■ Action item ■
Reproduce, without alteration, every line of the data; exclude the images.

================

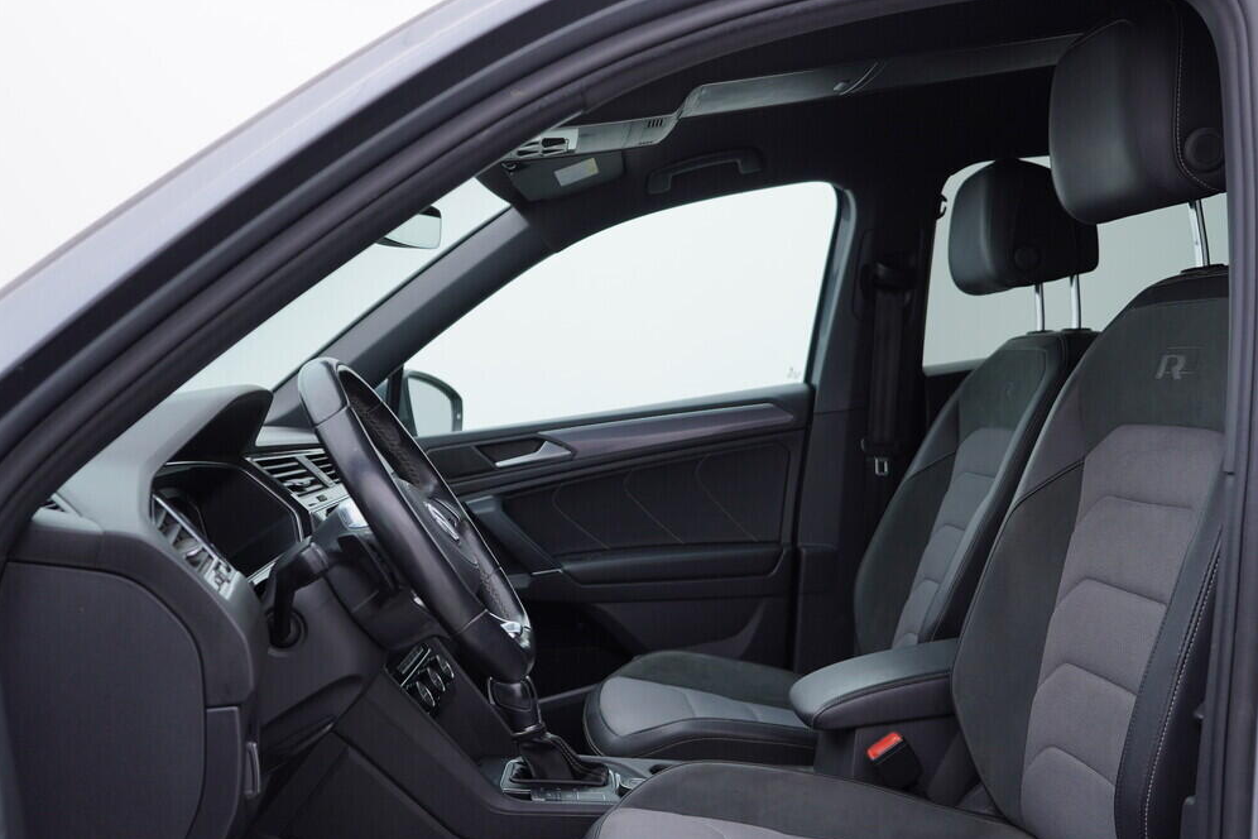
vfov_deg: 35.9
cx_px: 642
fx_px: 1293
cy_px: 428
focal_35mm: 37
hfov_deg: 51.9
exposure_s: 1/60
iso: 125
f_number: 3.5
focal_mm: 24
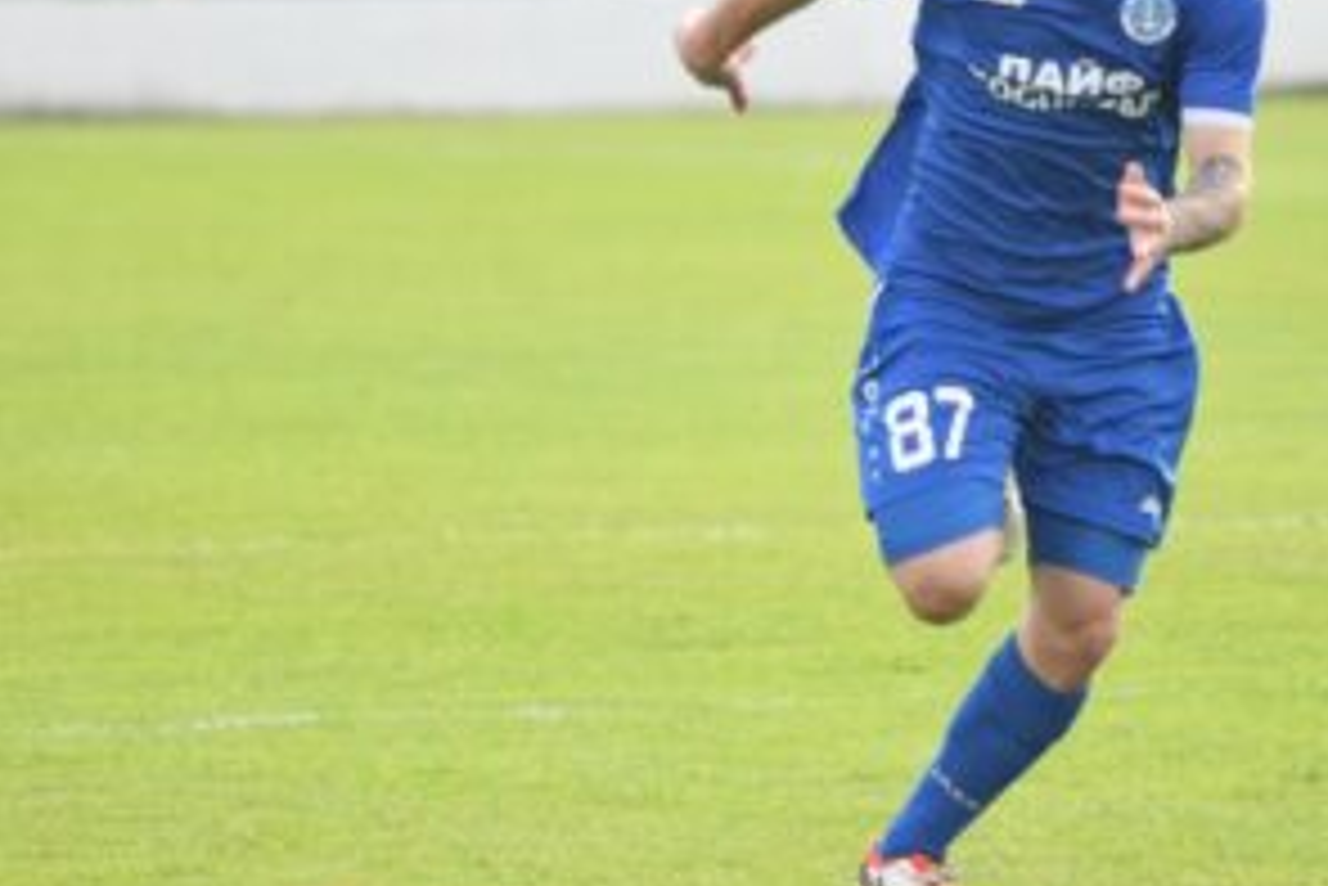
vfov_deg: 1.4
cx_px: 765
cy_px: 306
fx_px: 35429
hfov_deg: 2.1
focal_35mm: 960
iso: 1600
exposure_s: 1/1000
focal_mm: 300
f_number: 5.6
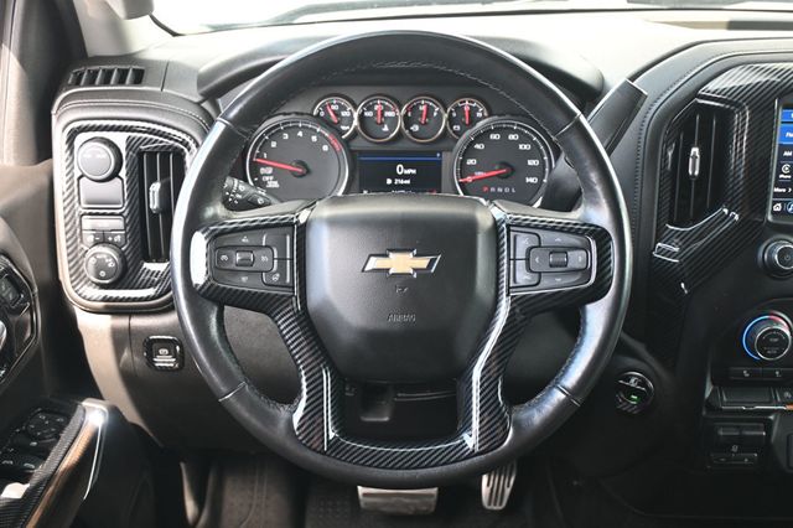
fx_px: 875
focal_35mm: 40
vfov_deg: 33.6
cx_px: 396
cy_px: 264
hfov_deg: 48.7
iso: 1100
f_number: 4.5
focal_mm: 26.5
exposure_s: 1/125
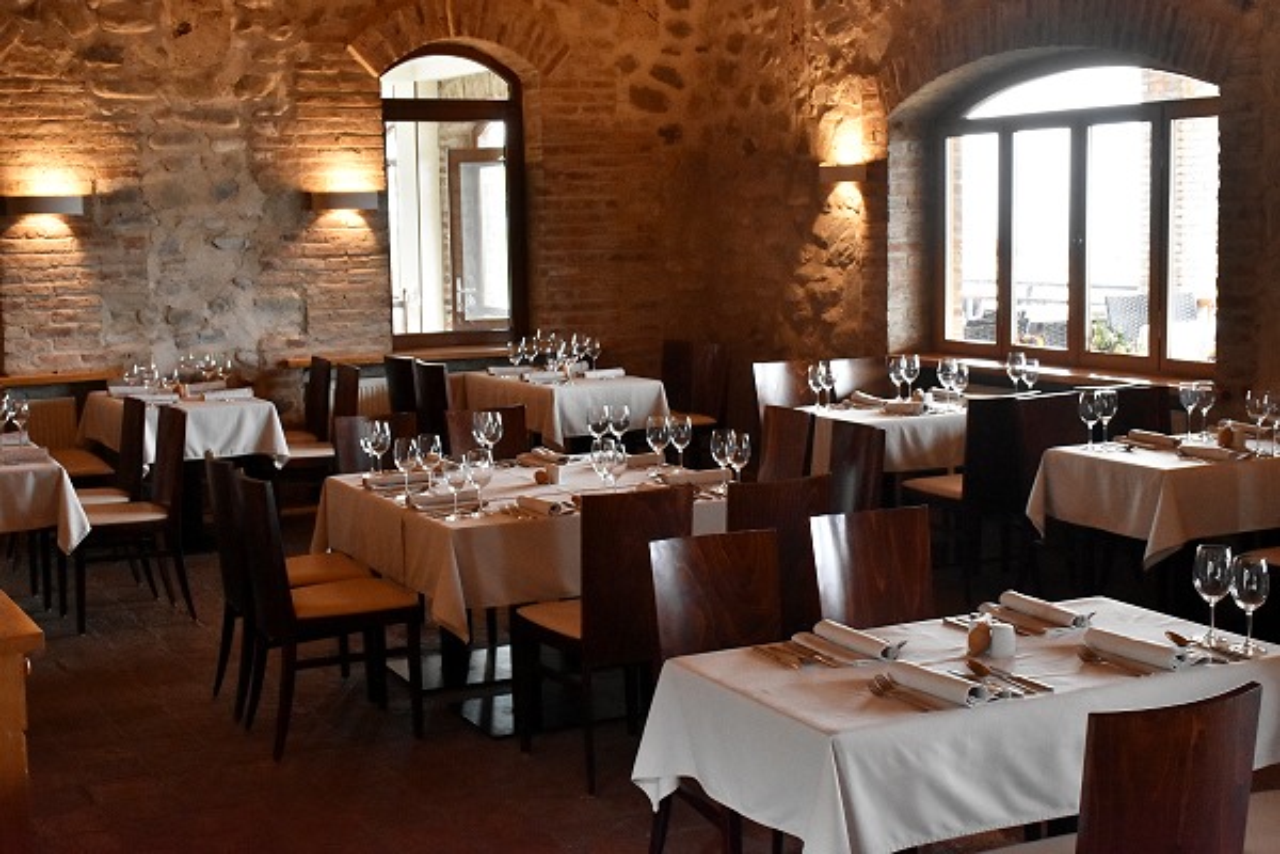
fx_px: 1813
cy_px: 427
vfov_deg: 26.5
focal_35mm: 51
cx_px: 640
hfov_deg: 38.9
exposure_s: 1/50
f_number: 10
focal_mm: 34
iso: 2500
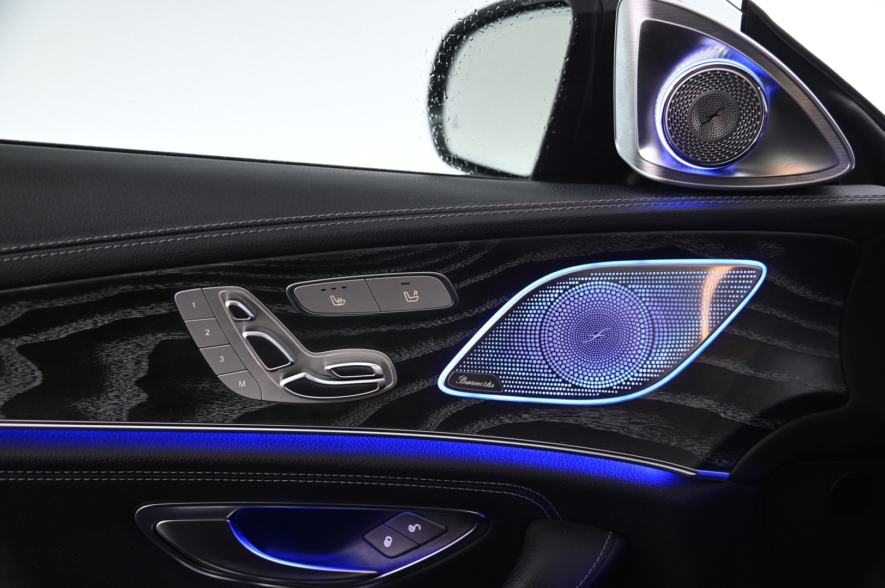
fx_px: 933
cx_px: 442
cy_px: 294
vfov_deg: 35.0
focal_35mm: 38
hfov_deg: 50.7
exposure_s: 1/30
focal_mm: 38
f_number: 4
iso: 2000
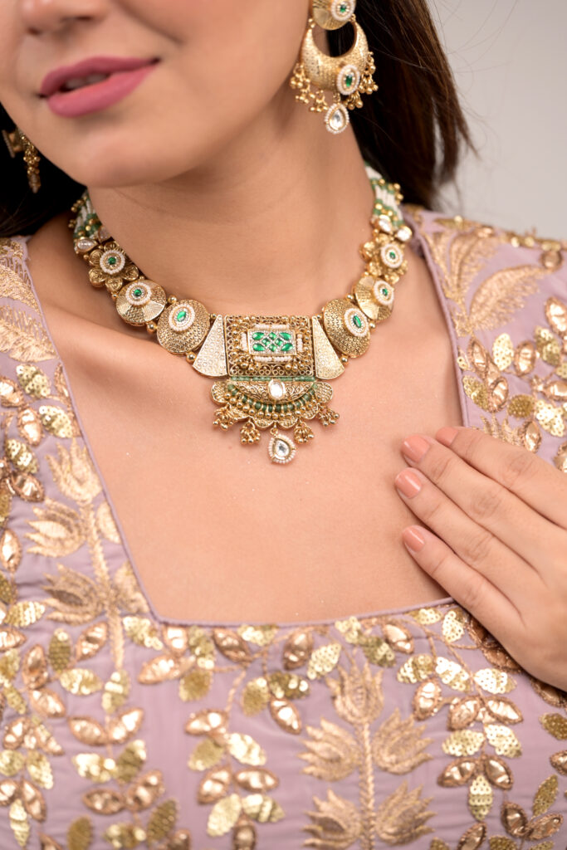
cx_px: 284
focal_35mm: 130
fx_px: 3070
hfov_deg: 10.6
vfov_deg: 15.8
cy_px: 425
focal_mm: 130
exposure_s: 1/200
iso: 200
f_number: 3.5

================

■ Problem solution ■
vfov_deg: 35.9
cx_px: 642
fx_px: 1293
cy_px: 428
focal_35mm: 37
hfov_deg: 51.9
exposure_s: 1/60
iso: 125
f_number: 3.5
focal_mm: 24
vfov_deg: 1.4
cx_px: 765
cy_px: 306
fx_px: 35429
hfov_deg: 2.1
focal_35mm: 960
iso: 1600
exposure_s: 1/1000
focal_mm: 300
f_number: 5.6
fx_px: 875
focal_35mm: 40
vfov_deg: 33.6
cx_px: 396
cy_px: 264
hfov_deg: 48.7
iso: 1100
f_number: 4.5
focal_mm: 26.5
exposure_s: 1/125
fx_px: 1813
cy_px: 427
vfov_deg: 26.5
focal_35mm: 51
cx_px: 640
hfov_deg: 38.9
exposure_s: 1/50
f_number: 10
focal_mm: 34
iso: 2500
fx_px: 933
cx_px: 442
cy_px: 294
vfov_deg: 35.0
focal_35mm: 38
hfov_deg: 50.7
exposure_s: 1/30
focal_mm: 38
f_number: 4
iso: 2000
cx_px: 284
focal_35mm: 130
fx_px: 3070
hfov_deg: 10.6
vfov_deg: 15.8
cy_px: 425
focal_mm: 130
exposure_s: 1/200
iso: 200
f_number: 3.5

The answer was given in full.